◆ TO DO ◆
Would you transcribe the entries below, beginning at the line with "contributions at the" and ending after the line with "Session s = openSession();", exactly, with no picture and nothing more?

◆ DATA ◆
--------------------------------------------------

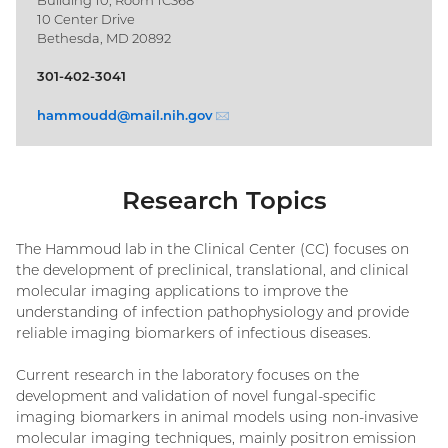
10 Center Drive
Bethesda, MD 20892
301-402-3041
hammoudd@
mail.nih.gov
(email)
Research Topics
The Hammoud lab in the Clinical Center (CC) focuses on
the development of preclinical, translational, and clinical
molecular imaging applications to improve the
understanding of infection pathophysiology and provide
reliable imaging biomarkers of infectious diseases.
Current research in the laboratory focuses on the
development and validation of novel fungal-specific
imaging biomarkers in animal models using non-invasive
molecular imaging techniques, mainly positron emission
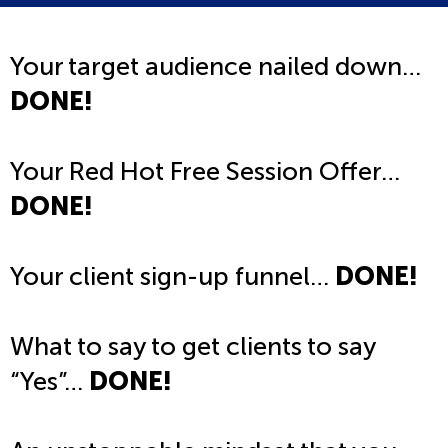
Your target audience nailed down…
DONE!
Your Red Hot Free Session Offer…
DONE!
Your client sign-up funnel…
DONE!
What to say to get clients to say
“Yes”…
DONE!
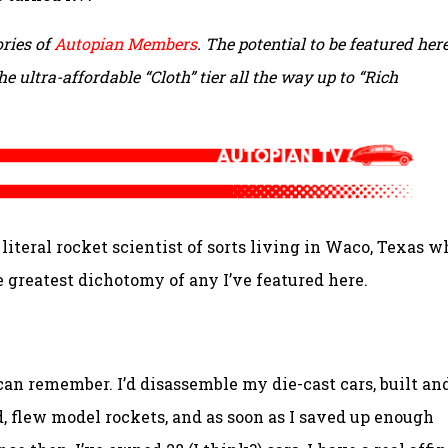
ries of
Autopian Members
. The potential to be featured here
e ultra-affordable “Cloth” tier all the way up to “Rich
teral rocket scientist of sorts living in Waco, Texas w
 greatest dichotomy of any I’ve featured here.
I can remember. I’d disassemble my die-cast cars, built an
nd, flew model rockets, and as soon as I saved up enough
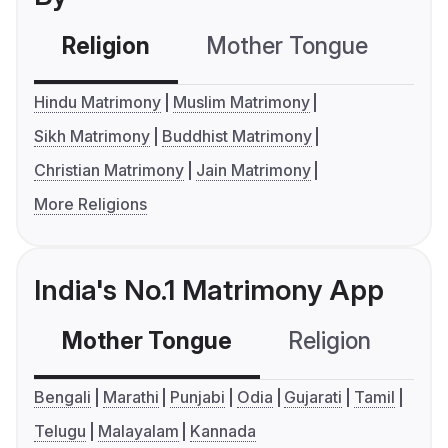
Religion
Mother Tongue
C
Hindu Matrimony
Muslim Matrimony
Sikh Matrimony
Buddhist Matrimony
Christian Matrimony
Jain Matrimony
More Religions
India's No.1 Matrimony App
Mother Tongue
Religion
C
Bengali
Marathi
Punjabi
Odia
Gujarati
Tamil
Telugu
Malayalam
Kannada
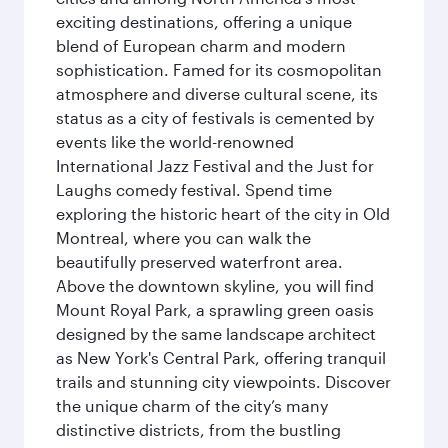
exciting destinations, offering a unique
blend of European charm and modern
sophistication. Famed for its cosmopolitan
atmosphere and diverse cultural scene, its
status as a city of festivals is cemented by
events like the world-renowned
International Jazz Festival and the Just for
Laughs comedy festival. Spend time
exploring the historic heart of the city in Old
Montreal, where you can walk the
beautifully preserved waterfront area.
Above the downtown skyline, you will find
Mount Royal Park, a sprawling green oasis
designed by the same landscape architect
as New York's Central Park, offering tranquil
trails and stunning city viewpoints. Discover
the unique charm of the city’s many
distinctive districts, from the bustling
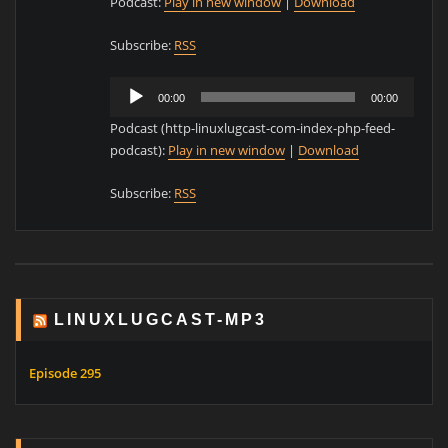
Podcast:
Play in new window
|
Download
Subscribe:
RSS
Audio
00:00
00:00
Player
Podcast (http-linuxlugcast-com-index-php-feed-
podcast):
Play in new window
|
Download
Subscribe:
RSS
LINUXLUGCAST-MP3
Episode 295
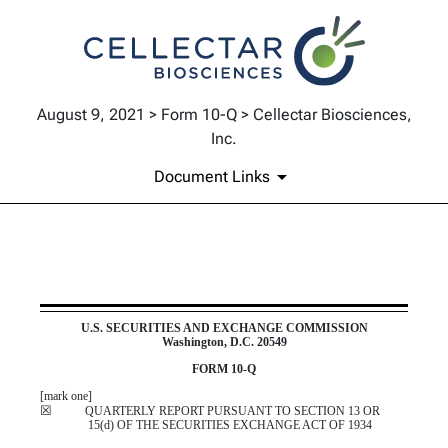
August 9, 2021 > Form 10-Q > Cellectar Biosciences,
Inc.
Document Links
10-Q: Quarterly report pursua
U.S. SECURITIES AND EXCHANGE COMMISSION
Washington, D.C. 20549
Published on August 9, 2021
FORM
10-Q
[mark one]
☒
QUARTERLY REPORT PURSUANT TO SECTION 13 OR
15(d) OF THE SECURITIES EXCHANGE ACT OF 1934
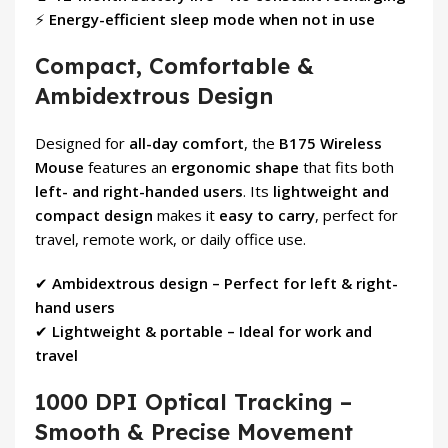
⚡
Energy-efficient sleep mode when not in use
Compact, Comfortable &
Ambidextrous Design
Designed for
all-day comfort
, the
B175 Wireless
Mouse
features an
ergonomic shape
that fits both
left- and right-handed users
. Its
lightweight and
compact design
makes it
easy to carry
, perfect for
travel, remote work, or daily office use.
✔
Ambidextrous design – Perfect for left & right-
hand users
✔
Lightweight & portable – Ideal for work and
travel
1000 DPI Optical Tracking –
Smooth & Precise Movement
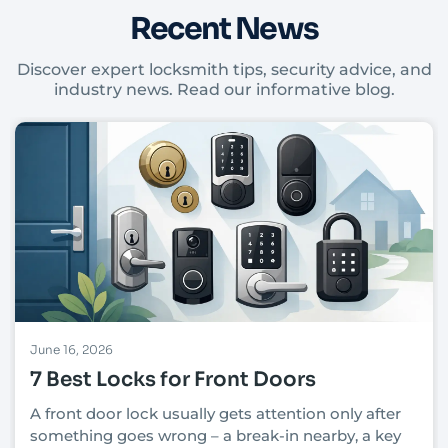
Recent News
Discover expert locksmith tips, security advice, and
industry news. Read our informative blog.
June 16, 2026
7 Best Locks for Front Doors
A front door lock usually gets attention only after
something goes wrong – a break-in nearby, a key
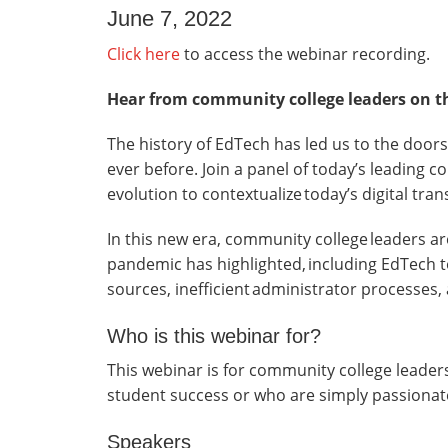
June 7, 2022
Click here
to access the webinar recording.
Hear from community college leaders on the
The history of EdTech has led us to the doors
ever before. Join a panel of today’s leading 
evolution to contextualize today’s digital tra
In this new era, community college leaders ar
pandemic has highlighted, including EdTech to
sources, inefficient administrator processes,
Who is this webinar for?
This webinar is for community college leade
student success or who are simply passionat
Speakers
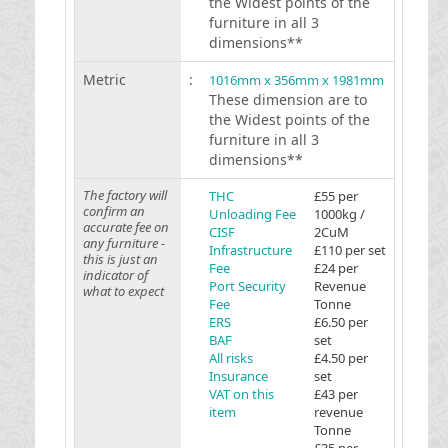
the Widest points of the
furniture in all 3
dimensions**
Metric
:
1016mm x 356mm x 1981mm
These dimension are to
the Widest points of the
furniture in all 3
dimensions**
The factory will
THC
£55 per
confirm an
Unloading Fee
1000kg /
accurate fee on
CISF
2CuM
any furniture -
Infrastructure
£110 per set
this is just an
Fee
£24 per
indicator of
Port Security
Revenue
what to expect
Fee
Tonne
ERS
£6.50 per
BAF
set
All risks
£4.50 per
Insurance
set
VAT on this
£43 per
item
revenue
Tonne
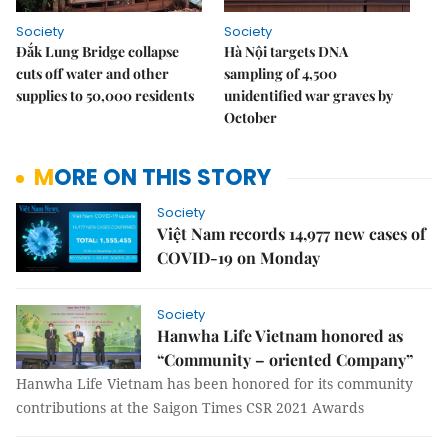
Society
Society
Đắk Lung Bridge collapse
Hà Nội targets DNA
cuts off water and other
sampling of 4,500
supplies to 50,000 residents
unidentified war graves by
October
MORE ON THIS STORY
Society
Việt Nam records 14,977 new cases of
COVID-19 on Monday
Society
Hanwha Life Vietnam honored as
“Community – oriented Company”
Hanwha Life Vietnam has been honored for its community
contributions at the Saigon Times CSR 2021 Awards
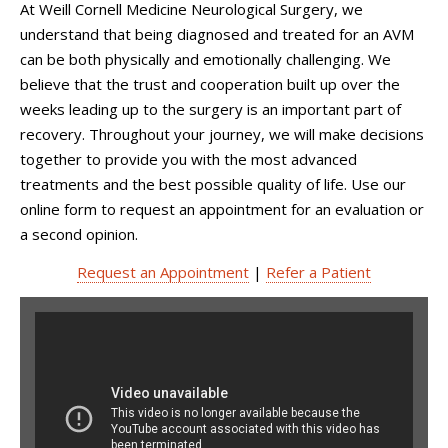
At
Weill Cornell Medicine Neurological Surgery
, we
understand that being diagnosed and treated for an AVM
can be both physically and emotionally challenging. We
believe that the trust and cooperation built up over the
weeks leading up to the surgery is an important part of
recovery. Throughout your journey, we will make decisions
together to provide you with the most advanced
treatments and the best possible quality of life. Use our
online form to request an appointment for an evaluation or
a second opinion.
Request an Appointment
|
Refer a Patient
This Is Your Brain With Dr.
Phil Stieg: AVMs (What
treatment option is best for
you?)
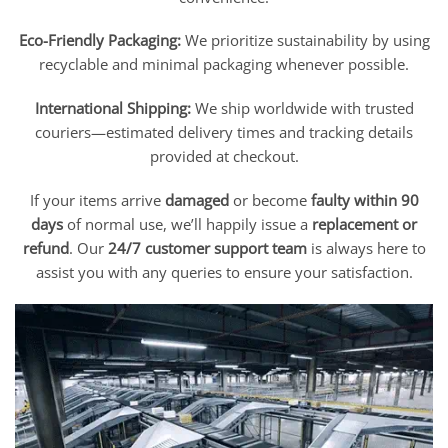
Eco-Friendly Packaging:
We prioritize sustainability by using
recyclable and minimal packaging whenever possible.
International Shipping:
We ship worldwide with trusted
couriers—estimated delivery times and tracking details
provided at checkout.
If your items arrive
damaged
or become
faulty within 90
days
of normal use, we’ll happily issue a
replacement or
refund
. Our
24/7 customer support team
is always here to
assist you with any queries to ensure your satisfaction.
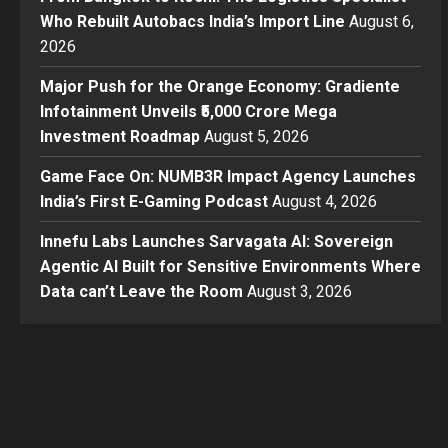
Who Rebuilt Autobacs India’s Import Line
August 6,
2026
Major Push for the Orange Economy: Gradiente
Infotainment Unveils ₹5,000 Crore Mega
Investment Roadmap
August 5, 2026
Game Face On: NUMB3R Impact Agency Launches
India’s First E-Gaming Podcast
August 4, 2026
Innefu Labs Launches Sarvagata AI: Sovereign
Agentic AI Built for Sensitive Environments Where
Data can’t Leave the Room
August 3, 2026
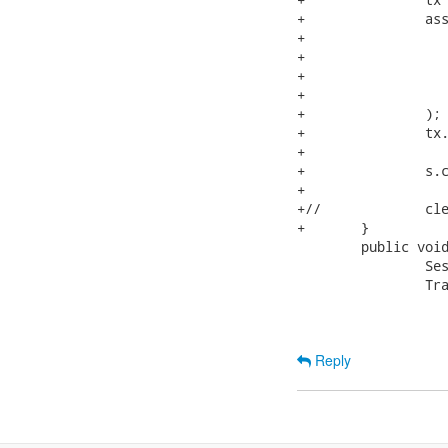
+		assertEquals(

+			s.createCriteria(NumberedNode.class)

+				.setProjection( Projections.rowCount() )

+				.uniqueResult(),

+			new Integer(2)

+		);

+		tx.commit();

+

+		s.close();

+

+//		cleanup();

+	}

 	public void testRecursiveMergeTransient() {

 		Session s = openSession();

 		Transaction tx = s.beginTransaction();

Reply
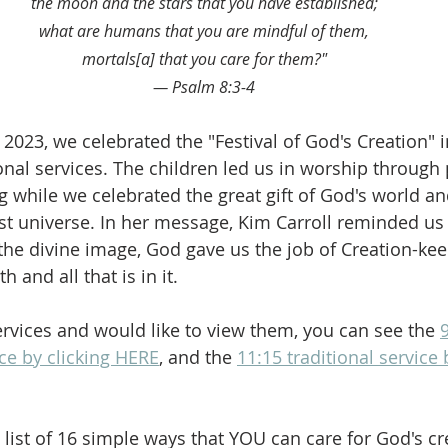
the moon and the stars that you have established;
what are humans that you are mindful of them,
mortals[a] that you care for them?"
— Psalm 8:3-4
2023, we celebrated the "Festival of God's Creation" i
nal services. The children led us in worship through 
g while we celebrated the great gift of God's world a
ast universe. In her message, Kim Carroll reminded us 
he divine image, God gave us the job of Creation-keep
h and all that is in it.
ervices and would like to view them, you can see the 
ce by clicking HERE
, and the 
11:15 traditional service 
 a list of 16 simple ways that YOU can care for God's cr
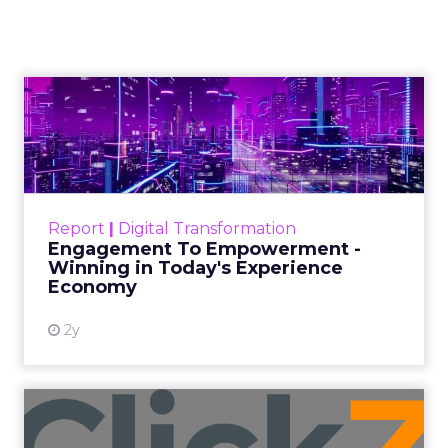
playbook, with
Brandon Fuhrmann
Author
ClickZ
Date published
October 14, 2025
Categories
More News
Innovate
began as four people around a table in
Manhattan comparing notes about the strange
new reality of selling on Amazon. The small
meetup grew into a two day gathering that
keeps the original intent.
Brandon Fuhrmann
sums up the organizing principle. “Something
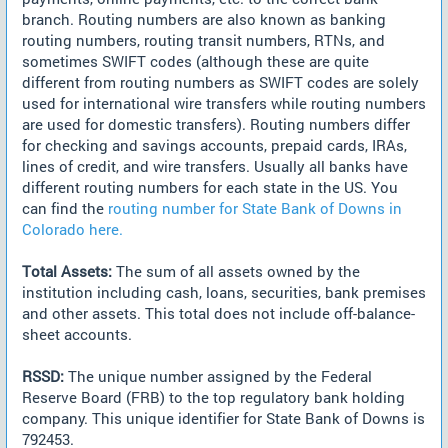
branch. Routing numbers are also known as banking
routing numbers, routing transit numbers, RTNs, and
sometimes SWIFT codes (although these are quite
different from routing numbers as SWIFT codes are solely
used for international wire transfers while routing numbers
are used for domestic transfers). Routing numbers differ
for checking and savings accounts, prepaid cards, IRAs,
lines of credit, and wire transfers. Usually all banks have
different routing numbers for each state in the US. You
can find the
routing number for State Bank of Downs in
Colorado here.
Total Assets:
The sum of all assets owned by the
institution including cash, loans, securities, bank premises
and other assets. This total does not include off-balance-
sheet accounts.
RSSD:
The unique number assigned by the Federal
Reserve Board (FRB) to the top regulatory bank holding
company. This unique identifier for State Bank of Downs is
792453.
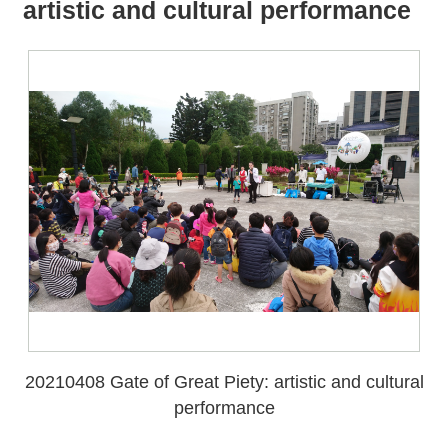
all
iu
artistic and cultural performance
m
20210408 Gate of Great Piety: artistic and cultural
performance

--------------------------------------------------

◆ YOUR RESPONSE ◆
contributions at the Saigon Times CSR 2021 Awards
At
Weill Cornell Medicine Neurological Surgery
, we
understand that being diagnosed and treated for an AVM
can be both physically and emotionally challenging. We
believe that the trust and cooperation built up over the
weeks leading up to the surgery is an important part of
recovery. Throughout your journey, we will make decisions
together to provide you with the most advanced
treatments and the best possible quality of life. Use our
online form to request an appointment for an evaluation or
a second opinion.
Request an Appointment
|
Refer a Patient
This Is Your Brain With Dr.
Phil Stieg: AVMs (What
treatment option is best for
you?)
Eco-Friendly Packaging:
We prioritize sustainability by using
recyclable and minimal packaging whenever possible.
International Shipping:
We ship worldwide with trusted
couriers—estimated delivery times and tracking details
provided at checkout.
If your items arrive
damaged
or become
faulty within 90
days
of normal use, we’ll happily issue a
replacement or
refund
. Our
24/7 customer support team
is always here to
assist you with any queries to ensure your satisfaction.
Who Rebuilt Autobacs India’s Import Line
August 6,
2026
Major Push for the Orange Economy: Gradiente
Infotainment Unveils ₹5,000 Crore Mega
Investment Roadmap
August 5, 2026
Game Face On: NUMB3R Impact Agency Launches
India’s First E-Gaming Podcast
August 4, 2026
Innefu Labs Launches Sarvagata AI: Sovereign
Agentic AI Built for Sensitive Environments Where
Data can’t Leave the Room
August 3, 2026
+		assertEquals(

+			s.createCriteria(NumberedNode.class)

+				.setProjection( Projections.rowCount() )

+				.uniqueResult(),

+			new Integer(2)

+		);

+		tx.commit();

+

+		s.close();

+

+//		cleanup();

+	}

 	public void testRecursiveMergeTransient() {

 		Session s = openSession();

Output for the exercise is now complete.